What I have noticed is that circumstances, chance, opportunity, weather, work pressure, Paloma relation with her friends, a friendly greeting in a local shop all have an effect on how a radio show progresses. This winter feeling is two-sided. It has a kind of cozy-stay-at-home feeling and when you are on the streets, they are relatively and gloriously empty of people on bikes etc.
When Nina lived in Prague I would often dedicate radio shows to her and play songs with Nina in the title or lyrics because the magic of naming the object made the object feel that much closer. The same goes for La Paloma although less for the song “Paloma Blanca.”
My strategy continues unabated: to continue to flagrantly cross all style, genre, taste and elite lines to unite  what is common in all song [this does not mean I LIKE most music – I don’t, in fact, 90% of everything is crap including music. That is just the nature of our world and of culture in general. Most movies, music, TV, radio, magazines, books are crap but that 10% of everything is enough to keep me or you busy for 10 lifetimes. And sometimes it is just plain fun to investigate the abject and abhorrent because sometimes what you always believed to be abominable is actually [suddenly now?] quite listenable. This has much to do with changing hormone levels, the changing function of music in one’s life, the heat of the moment when you were part of some whatever style faction and thus did not give rejected genres of music a chance. There is also the intense factor of nostalgia or even stronger, the way that certain songs serve as road markers of intense emotional states in one’s life. You see how important early listening is in the creation of one’s taste palette – what we tolerate now has a lot to do with the pleasant memories associated with the songs of your youth… In fact, you can probably make a timeline of songs that mark each period of your life – until, for many people, they turn about 40 is, give or take a few years either way, when a lot of people seem to stop listening to music on almost any level except as necessary backwash fill…

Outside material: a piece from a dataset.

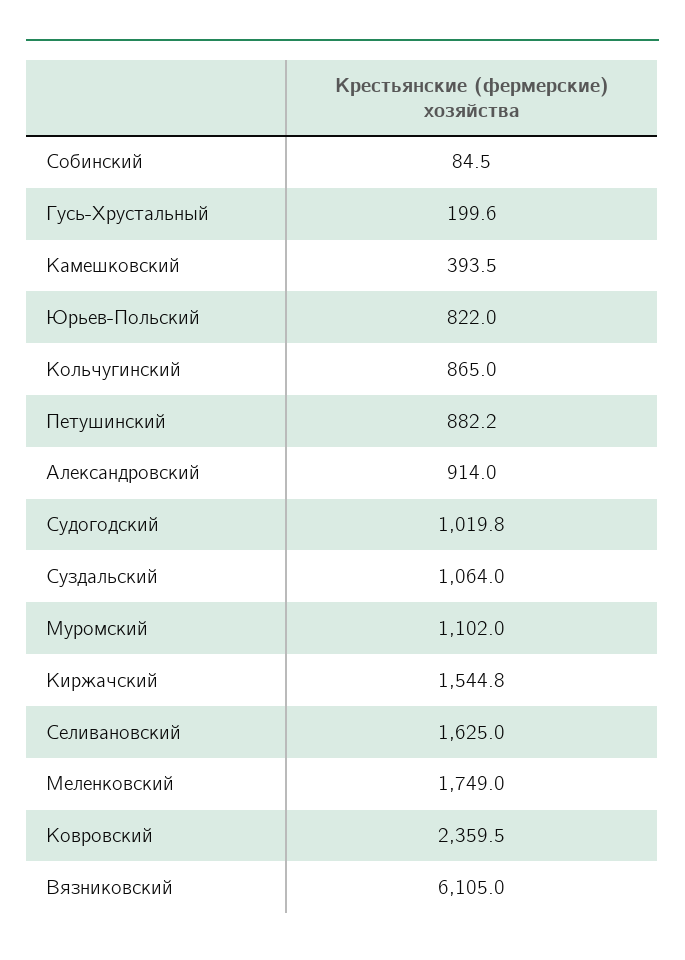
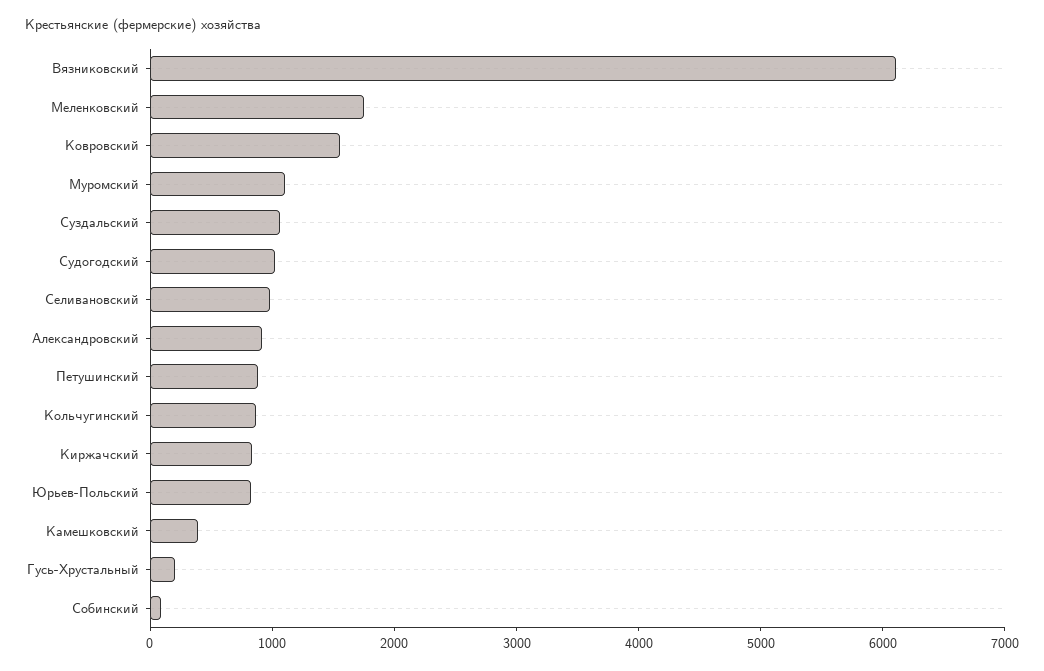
Киржачский: 1544.8 -> 800
Селивановский: 1625 -> 1000
Ковровский: 2359.5 -> 1600

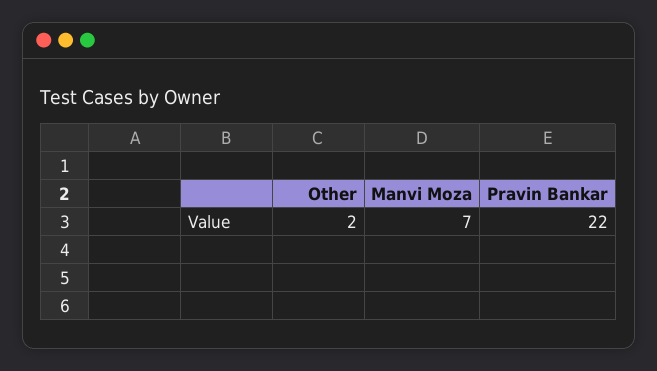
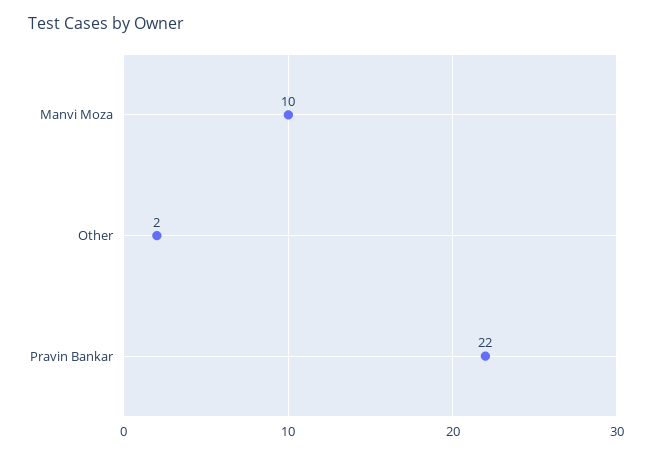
Manvi Moza: 7 -> 10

Whenever Nina goes away overseas to save the workers of the world from the schemers who until ‘yesterday’ were considered the heroes and captains of industry and the authors of million sellers on how to become a millionaire she always leaves behind a detailed suggestion list on meal choices for me and Paloma. This is incredibly helpful, its like those walls they put up in bowling alleys for kids so they can’t throw gutter balls. Anyway, this time N. Even left little piles of coordinated outfits for Paloma for each day – starting with Tuesday on the left through Friday.
A recent article clipped from the New Yorker by ever-thoughtful Nina, by staff music writer Sasha Frere-Jones [I don’t always agree with her and I wonder how much that old socialist adage of beware of those with hyphenated names matters in this instance]. “Sales Force” details how “Balkanized” the Top 10s are in different media. Of the top 10 acts played on the radio, 7 are country acts, two hardrock and one pop star. The top 10 streamed videos “were largely songs by young women who sing R&B. 8 of the top 10 ringtones were hiphop. Two of the year’s best-selling record offer vivd illustration of how the market has fragmented … The Eagles’ “Long Road Out Of Eden,” released on their own independent label and available only at Wal-Mart, sold 2.6 million copies.” [The numerous facts contained in this small factoid alone explains why contempt for the Eagles is totally justified and a certain distrust of mass audiences (especially crusty consumer ex-hippies!) is also not so unjustified] “The biggest selling album of the year was Josh Grosbau’s ‘Noël,’ which sold 3.7 million copies despite being released in October.” Yikes!